PAGE:
* * * * * * *

If it comes off easily, QUICKLY wipe the hair off. We use cake spatulas, but you can use bell scrapers or basically anything that is stiff and dull. Some folks use a chefs knife. You want to apply enough pressure that you're wiping the hair off the skin, but not enough to cut it. 

You must do the scraping quickly; if you allow the pig to cool, the hairs will set and it will become much harder. If you only dunked half the pig, reverse and dunk the other end and scrape as above.

Use a disposable razor to clean up anything left, and then use a small propane torch to singe off whatever hairs didn't come off. Usually stuff like chin wiskers. 

If you do it right, you'll end up with something that looks like this

If the pig is too big to lift, or you don't have a container big enough to dunk the entire pig, use this method: 

Boil 20 to 30 gallons of water. you can use galvanized garbage can, a metal bathtub, or whatever. This is more water than you need but it's better to have more than you need than to run out and have the pig cool down.

* * * * * * *

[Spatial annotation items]
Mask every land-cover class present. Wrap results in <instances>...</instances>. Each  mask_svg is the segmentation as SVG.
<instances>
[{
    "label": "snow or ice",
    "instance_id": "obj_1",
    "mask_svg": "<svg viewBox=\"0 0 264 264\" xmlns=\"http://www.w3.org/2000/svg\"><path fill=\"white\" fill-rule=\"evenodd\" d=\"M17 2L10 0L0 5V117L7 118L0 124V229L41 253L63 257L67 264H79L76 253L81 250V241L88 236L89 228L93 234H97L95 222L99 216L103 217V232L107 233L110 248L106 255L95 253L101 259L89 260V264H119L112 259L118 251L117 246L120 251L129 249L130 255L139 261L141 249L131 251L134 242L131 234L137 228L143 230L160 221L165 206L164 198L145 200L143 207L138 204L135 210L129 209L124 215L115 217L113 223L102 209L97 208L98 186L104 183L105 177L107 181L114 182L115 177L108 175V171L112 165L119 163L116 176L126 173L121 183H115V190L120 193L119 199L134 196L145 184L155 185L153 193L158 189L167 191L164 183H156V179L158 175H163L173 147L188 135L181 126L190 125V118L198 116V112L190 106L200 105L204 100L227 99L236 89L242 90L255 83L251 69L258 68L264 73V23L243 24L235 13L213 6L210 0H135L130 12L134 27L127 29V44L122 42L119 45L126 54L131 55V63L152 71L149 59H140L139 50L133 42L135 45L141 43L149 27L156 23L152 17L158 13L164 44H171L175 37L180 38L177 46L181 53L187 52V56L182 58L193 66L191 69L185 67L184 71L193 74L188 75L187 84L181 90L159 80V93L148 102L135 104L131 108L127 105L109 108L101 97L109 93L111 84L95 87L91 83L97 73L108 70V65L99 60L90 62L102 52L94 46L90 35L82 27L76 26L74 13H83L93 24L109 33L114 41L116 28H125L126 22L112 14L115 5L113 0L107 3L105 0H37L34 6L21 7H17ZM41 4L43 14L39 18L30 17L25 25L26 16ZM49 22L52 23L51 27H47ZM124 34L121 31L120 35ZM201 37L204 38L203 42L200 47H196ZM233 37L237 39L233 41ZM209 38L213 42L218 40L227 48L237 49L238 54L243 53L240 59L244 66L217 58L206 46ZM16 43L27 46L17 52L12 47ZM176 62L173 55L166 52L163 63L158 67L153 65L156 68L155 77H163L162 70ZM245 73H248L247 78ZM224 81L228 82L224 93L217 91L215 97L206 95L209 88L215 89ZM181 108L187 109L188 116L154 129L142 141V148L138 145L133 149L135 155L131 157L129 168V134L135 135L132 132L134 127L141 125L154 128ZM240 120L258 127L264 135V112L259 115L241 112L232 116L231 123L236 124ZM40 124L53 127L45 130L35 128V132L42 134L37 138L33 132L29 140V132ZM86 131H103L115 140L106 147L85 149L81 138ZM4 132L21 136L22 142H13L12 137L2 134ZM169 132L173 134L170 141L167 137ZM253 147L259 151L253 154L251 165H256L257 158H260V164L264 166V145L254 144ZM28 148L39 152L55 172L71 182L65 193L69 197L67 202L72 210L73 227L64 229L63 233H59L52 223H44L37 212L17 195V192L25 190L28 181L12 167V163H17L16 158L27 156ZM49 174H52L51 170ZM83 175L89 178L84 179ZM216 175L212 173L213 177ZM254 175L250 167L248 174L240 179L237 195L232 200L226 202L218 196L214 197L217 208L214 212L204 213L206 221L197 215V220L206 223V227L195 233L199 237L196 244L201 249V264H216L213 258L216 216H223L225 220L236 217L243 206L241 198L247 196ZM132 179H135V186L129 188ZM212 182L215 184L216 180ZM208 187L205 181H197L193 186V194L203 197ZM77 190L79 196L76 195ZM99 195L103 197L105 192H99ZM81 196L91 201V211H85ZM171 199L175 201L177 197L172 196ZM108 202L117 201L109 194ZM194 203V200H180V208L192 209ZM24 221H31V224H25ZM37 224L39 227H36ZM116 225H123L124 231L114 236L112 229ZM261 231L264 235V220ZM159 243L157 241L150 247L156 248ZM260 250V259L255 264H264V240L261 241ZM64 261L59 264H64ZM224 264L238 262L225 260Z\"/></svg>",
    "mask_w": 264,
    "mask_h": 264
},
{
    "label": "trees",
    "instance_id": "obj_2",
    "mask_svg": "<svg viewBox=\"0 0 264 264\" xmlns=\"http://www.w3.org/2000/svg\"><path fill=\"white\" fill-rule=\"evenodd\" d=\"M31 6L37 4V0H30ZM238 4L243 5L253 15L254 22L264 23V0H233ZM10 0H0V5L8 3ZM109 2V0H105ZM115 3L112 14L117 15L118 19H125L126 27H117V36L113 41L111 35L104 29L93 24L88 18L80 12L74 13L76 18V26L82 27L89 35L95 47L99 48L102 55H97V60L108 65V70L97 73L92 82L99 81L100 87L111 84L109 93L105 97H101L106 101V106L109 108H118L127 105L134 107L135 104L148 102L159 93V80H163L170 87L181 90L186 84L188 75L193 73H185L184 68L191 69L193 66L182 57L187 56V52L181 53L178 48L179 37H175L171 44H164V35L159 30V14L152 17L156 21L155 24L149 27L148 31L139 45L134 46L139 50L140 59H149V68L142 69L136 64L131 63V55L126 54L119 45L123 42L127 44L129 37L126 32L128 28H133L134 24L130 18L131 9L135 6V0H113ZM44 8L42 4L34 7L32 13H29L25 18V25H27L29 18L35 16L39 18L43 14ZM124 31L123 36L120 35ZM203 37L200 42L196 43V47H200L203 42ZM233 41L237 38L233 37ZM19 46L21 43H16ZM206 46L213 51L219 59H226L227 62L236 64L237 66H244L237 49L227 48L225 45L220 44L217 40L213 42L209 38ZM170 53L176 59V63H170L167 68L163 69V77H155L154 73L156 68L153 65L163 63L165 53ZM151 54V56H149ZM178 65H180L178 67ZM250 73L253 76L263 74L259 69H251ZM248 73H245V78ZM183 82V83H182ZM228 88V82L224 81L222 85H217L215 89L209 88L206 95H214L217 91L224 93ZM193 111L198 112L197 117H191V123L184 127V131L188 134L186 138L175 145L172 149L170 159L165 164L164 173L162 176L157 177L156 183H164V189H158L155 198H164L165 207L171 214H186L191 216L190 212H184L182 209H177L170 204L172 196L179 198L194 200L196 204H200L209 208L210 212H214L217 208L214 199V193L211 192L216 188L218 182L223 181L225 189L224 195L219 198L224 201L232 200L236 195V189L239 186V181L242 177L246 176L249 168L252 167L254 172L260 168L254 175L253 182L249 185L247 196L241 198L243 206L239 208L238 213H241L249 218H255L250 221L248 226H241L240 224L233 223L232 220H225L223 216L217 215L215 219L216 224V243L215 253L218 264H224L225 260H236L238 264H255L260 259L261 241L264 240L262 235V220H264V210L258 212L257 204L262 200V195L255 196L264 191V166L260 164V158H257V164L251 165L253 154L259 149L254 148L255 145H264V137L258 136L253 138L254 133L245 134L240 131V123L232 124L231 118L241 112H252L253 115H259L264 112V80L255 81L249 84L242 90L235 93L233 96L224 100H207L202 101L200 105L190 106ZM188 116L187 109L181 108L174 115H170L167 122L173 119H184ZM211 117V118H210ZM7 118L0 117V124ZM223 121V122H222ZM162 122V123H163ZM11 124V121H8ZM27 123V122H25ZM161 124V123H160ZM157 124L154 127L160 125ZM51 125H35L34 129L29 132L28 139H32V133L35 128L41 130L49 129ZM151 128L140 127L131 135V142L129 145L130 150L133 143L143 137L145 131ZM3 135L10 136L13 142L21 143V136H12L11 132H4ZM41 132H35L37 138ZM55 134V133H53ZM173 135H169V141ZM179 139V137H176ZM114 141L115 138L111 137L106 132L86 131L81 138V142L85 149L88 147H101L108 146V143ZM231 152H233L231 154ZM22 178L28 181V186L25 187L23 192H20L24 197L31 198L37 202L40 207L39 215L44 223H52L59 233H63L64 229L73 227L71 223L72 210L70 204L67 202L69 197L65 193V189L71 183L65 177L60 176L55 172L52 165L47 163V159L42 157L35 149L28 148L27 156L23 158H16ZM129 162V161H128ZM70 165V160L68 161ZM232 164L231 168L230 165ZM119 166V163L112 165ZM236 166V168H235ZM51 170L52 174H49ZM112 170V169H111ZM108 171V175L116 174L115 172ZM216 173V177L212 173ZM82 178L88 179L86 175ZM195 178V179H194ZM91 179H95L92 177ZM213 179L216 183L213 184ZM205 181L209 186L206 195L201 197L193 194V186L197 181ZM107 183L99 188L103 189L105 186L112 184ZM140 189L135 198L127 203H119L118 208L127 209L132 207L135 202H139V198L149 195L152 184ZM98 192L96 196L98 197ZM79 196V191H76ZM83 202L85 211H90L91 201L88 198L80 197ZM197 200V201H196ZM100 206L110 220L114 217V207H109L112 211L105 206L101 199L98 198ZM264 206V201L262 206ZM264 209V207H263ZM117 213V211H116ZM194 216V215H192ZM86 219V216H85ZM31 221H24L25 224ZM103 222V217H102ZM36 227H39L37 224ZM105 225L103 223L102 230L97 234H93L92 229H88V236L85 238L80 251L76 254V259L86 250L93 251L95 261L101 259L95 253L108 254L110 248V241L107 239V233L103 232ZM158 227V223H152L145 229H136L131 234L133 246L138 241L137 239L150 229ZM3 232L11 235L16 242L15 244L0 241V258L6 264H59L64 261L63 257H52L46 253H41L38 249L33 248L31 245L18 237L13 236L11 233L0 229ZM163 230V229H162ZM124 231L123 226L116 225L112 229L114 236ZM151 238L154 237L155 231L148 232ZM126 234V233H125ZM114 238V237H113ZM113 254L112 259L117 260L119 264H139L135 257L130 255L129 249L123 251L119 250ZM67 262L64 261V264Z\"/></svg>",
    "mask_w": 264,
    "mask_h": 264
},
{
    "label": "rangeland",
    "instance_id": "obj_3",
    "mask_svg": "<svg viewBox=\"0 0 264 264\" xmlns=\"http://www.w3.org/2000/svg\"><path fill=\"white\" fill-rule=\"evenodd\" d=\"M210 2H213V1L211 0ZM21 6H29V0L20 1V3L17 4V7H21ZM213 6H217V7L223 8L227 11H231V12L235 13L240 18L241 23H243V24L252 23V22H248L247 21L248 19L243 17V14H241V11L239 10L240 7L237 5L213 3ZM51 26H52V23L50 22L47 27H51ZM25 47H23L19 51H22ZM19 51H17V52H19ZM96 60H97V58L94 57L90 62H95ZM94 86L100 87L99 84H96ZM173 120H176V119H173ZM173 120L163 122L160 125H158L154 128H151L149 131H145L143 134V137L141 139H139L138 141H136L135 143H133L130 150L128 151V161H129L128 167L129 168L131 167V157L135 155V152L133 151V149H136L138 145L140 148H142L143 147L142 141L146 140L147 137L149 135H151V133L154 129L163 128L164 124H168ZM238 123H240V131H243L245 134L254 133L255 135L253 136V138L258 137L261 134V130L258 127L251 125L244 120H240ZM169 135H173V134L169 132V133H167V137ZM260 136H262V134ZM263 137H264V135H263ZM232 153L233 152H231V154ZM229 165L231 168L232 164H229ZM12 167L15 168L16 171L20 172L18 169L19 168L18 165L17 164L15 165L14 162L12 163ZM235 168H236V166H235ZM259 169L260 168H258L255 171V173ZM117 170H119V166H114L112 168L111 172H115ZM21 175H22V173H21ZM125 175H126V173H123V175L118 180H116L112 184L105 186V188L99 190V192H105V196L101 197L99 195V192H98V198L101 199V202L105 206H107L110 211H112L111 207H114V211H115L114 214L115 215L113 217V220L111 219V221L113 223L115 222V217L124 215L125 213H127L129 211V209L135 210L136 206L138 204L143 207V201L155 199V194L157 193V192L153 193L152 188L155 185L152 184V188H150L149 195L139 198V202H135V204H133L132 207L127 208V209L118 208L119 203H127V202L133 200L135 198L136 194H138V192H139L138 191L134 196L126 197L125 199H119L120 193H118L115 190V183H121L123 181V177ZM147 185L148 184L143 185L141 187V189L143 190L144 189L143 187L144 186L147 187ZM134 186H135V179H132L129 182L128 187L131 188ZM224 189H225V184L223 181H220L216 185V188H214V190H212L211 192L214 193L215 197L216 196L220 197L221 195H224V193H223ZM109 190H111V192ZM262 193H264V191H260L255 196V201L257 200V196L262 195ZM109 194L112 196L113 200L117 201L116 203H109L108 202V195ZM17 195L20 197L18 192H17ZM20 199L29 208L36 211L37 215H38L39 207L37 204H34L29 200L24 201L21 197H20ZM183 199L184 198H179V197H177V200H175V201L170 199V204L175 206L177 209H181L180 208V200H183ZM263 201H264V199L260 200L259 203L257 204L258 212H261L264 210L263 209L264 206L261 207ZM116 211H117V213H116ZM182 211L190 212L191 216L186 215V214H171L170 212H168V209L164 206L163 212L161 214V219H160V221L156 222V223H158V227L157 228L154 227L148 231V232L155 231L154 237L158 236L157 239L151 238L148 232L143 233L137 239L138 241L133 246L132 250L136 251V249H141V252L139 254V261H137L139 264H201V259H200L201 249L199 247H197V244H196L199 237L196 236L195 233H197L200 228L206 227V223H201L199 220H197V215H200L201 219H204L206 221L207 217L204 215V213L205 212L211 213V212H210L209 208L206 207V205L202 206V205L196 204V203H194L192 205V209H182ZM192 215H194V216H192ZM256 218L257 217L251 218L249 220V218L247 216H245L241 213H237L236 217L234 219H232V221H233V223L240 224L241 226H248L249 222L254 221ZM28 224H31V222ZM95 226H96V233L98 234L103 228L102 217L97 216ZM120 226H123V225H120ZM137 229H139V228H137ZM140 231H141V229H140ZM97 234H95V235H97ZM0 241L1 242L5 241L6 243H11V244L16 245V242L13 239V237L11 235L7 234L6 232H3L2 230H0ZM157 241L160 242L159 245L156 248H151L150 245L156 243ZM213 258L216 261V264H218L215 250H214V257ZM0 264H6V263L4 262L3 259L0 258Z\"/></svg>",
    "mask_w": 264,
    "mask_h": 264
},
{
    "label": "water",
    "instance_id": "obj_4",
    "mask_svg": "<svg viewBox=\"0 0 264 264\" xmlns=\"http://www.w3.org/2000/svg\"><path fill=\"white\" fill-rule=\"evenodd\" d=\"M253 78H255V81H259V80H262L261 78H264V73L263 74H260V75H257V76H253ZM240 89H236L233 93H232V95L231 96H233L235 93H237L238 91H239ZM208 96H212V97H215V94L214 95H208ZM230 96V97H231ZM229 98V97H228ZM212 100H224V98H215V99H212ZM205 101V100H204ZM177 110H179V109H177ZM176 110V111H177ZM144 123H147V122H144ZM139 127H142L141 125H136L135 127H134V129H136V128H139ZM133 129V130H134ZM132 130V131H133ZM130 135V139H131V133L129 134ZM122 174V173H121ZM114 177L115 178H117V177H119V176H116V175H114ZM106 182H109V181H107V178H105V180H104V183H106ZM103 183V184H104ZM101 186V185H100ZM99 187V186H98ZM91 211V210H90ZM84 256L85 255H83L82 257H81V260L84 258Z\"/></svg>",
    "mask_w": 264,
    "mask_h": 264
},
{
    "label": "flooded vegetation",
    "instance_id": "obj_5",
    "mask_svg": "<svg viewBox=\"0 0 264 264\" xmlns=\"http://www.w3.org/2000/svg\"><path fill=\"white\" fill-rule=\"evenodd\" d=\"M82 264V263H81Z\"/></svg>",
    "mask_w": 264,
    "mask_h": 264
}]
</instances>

* * * * * * *

GOAL A:
For each statement, say yes or no depending on whether it agrees with the text on scraping a pig, and quote the words from that text that decide it. (i) Cake spatulas can be used to wipe the hair off. (ii) Letting the pig cool makes the hairs easier to remove. (iii) A small propane torch is used to singe off hairs the scraping missed.
GOAL B:
Resume the text on scraping a pig, starting right after its final sentence.
The items are separate material, apart from the text on scraping a pig.

TASK OUTPUT A:
(i) Yes: "We use cake spatulas, but you can use bell scrapers or basically anything that is stiff and dull."
(ii) No: "if you allow the pig to cool, the hairs will set and it will become much harder."
(iii) Yes: "use a small propane torch to singe off whatever hairs didn't come off."

TASK OUTPUT B:
Boil means to a rolling boil. Put a piece of plywood over the garbage can to contain the heat. Keep this water BOILING through the next steps. Never let it cool down. BOILING. 

When the water is boiling, kill the pig. Do not kill the pig before the water is ready. Use a small bucket, or ladle, or saucepan, and pour the boiling water slowly on the pig. You pour it on very slowly. Dribble it. After you've done this, test the hair to see if it comes off easily. If it does, immediately scrape that area. Take your time and get every single hair in that area before moving on. Pour water on the next area, test, scrape, and continue until the entire pig is clean. 

With this method the head and feet are the hardest. for the feet, take a bucket, dip it full of boiling water, and dip the feet into it one by one. The head/face just takes a lot of time. Keep at it and you'll get it. 

Finish with a disposable razor or sharp knife to shave off anything left, and then singe with a propane tourch. 

A suckling pig will take 1 guy about 15-20 minutes to do a good job. A full-sized pig (280lbs) will take 4 guys about 90 minutes to complete the first time they do it. It'll take them 45 minutes the second time.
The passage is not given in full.